Entre les deux lieux emblématiques du village, le Musée de
préhistoire de Norman Foster et le rempart du XVème siècle
de Yolande d'Aragon, six cent ans se sont écoulés. Histoire récente,
puisque les premiers quinsonnais se manifestent il y a près de 400 000
ans…
Les grottes du Verdon abritent les premiers groupes préhistoriques
– nomades d'abord, puis agriculteurs sédentaires.
Le premier village, établi dans la plaine, sera abandonné dès les
premières crises de l'âge de fer. Les habitants de l'époque
se replieront sur la falaise dominant la plaine et le Verdon. L'oppidum
barré d'il y a 3000 ans sera souvent investi !
Jusqu'au XVème siècle les habitants retrouveront les
habitats de la plaine lors des périodes de paix et reprendront le
chemin des hauteurs, comme dans tous les villages environnant, lors de
périodes de guerre ou d'épidémies générales.
Durant ces périodes troublées le village vivra de trop rares
moments de paix et de prospérité, le plus visible à l'époque romaine
grâce à la Pax Romana. Le village et le plateau vivront trois siècles
de paix. Les terres données aux légionnaires fournissant le blé aux
armées de Rome. Les exploitations se multiplièrent. Un riche
propriétaire, Quintius, donna son nom au village en développement.
Comme dans tout le pays, les invasions ruinèrent le bel ordre
romain. Quinson est alors gouverné par les Burgondes, puis par les
Francs. Les comtes Catalani qui instaurent des libertés communales
permettent aux quinsonnais d'élirent leurs consuls, privilège qu'ils
défendront longtemps.
Mais au XIVème siècle, sinistre époque pour l'Europe
entière, le temps de la mort est arrivé. La peste noire décime les
trois quart des provençaux. Les routiers, soldats désoeuvrés des
guerres de Cent ans pillent la région. Ils incendient le village. Les
habitants de Quinson se réfugient sur l'oppidum, loin des troupes du
successeur de la Reine Jeanne qui brûlent et pillent la Provence,
Raymond de Turenne en tête.
Au début du XVème siècle le calme revenu, les
quinsonnais quittèrent leur oppidum et créèrent, sur une colline
dominant la plaine, un nouveau village, ou plutôt rebâtirent l'ancien
village à l'abri d'un fort rempart concédé par la régente de
Provence Yolande d'Aragon.
Une architecture militaire, peut être inspirée par les Templiers
installés à Régusse et Saint Maurin, le rempart solide,haute muraille
toujours présente, percée de deux portes armées de herses et de
vantaux, défendue par sept tours toujours présentes elles aussi, est
l'exemple frappant des fortifications de la fin du moyen age.
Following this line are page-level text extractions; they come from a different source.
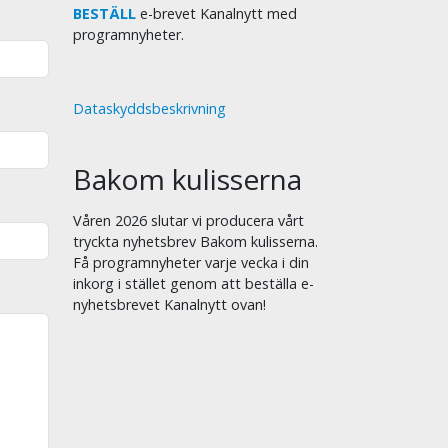
BESTÄLL
e-brevet Kanalnytt med
programnyheter.
Dataskyddsbeskrivning
Bakom kulisserna
Våren 2026 slutar vi producera vårt
tryckta nyhetsbrev Bakom kulisserna.
Få programnyheter varje vecka i din
inkorg i stället genom att beställa e-
nyhetsbrevet Kanalnytt ovan!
Ce rempart, signe ostensible de la nouvelle communauté protégera
les habitants tout en assurant la sécurité de la route et du pont sur
le Verdon. Ce pont, essentiel pendant des siècles pour le commerce
entre les Alpes de Barcelonnette et le marché de la Méditerranée et
de la Provence, fut si important pour l'économie que l'attribution du
bénéfice de son péage fut décidée à Versailles par le ministre de
Louis XIV, le 17 mars 1754, le Roi "étant en son conseil".
A l'abri de ces murs, les quinsonnais survivront aux fréquentes
famines, aux guerres de religion ravageant les alentours ainsi qu'à
l'épidémie de peste de 1720 qui fit des centaines de victimes aux
alentours.
La révolution, elle-même, passera sans heurt, les quinsonnais y
étant fidèles. Le club révolutionnaire réunira les adultes du
village.
Le XIXème siècle sera pourtant fatal au village, le
chemin de fer passant au sud le laissant loin de ses retombées. La
route perd de son importance, le commerce et l'agriculture s'épuisent.
Les jeunes partent en ville vers l'industrie nouvelle.
La désertification des campagnes s'accélère, 1100 habitants à la
Révolution, 250 en 1950. Seul moment de bonheur au milieu du XIXème
siècle, la ville d'Aix en Provence achète l'eau du Verdon pour
irriguer la Basse Provence.
Le village affiche une nouvelle prospérité en édifiant un ensemble de
fontaines à rendre jaloux les villages alentours.
La chute s'accélère jusqu'au années 1970, où la création du
barrage Sainte Croix – Quinson – Esparron permet le développement
d'un tourisme nouveau. Une économie essentielle qui trouve de puissants
atouts dans la qualité des splendides paysages et d'un climat
exceptionnel.
Avec le lac du Verdon, le nouveau musée de préhistoire, et la
modernisation en cours dans le respect de son environnement et de sa
culture, Quinson entre dans le siècle accompagné de touristes et de
nouveaux habitants venus de toute l'Europe.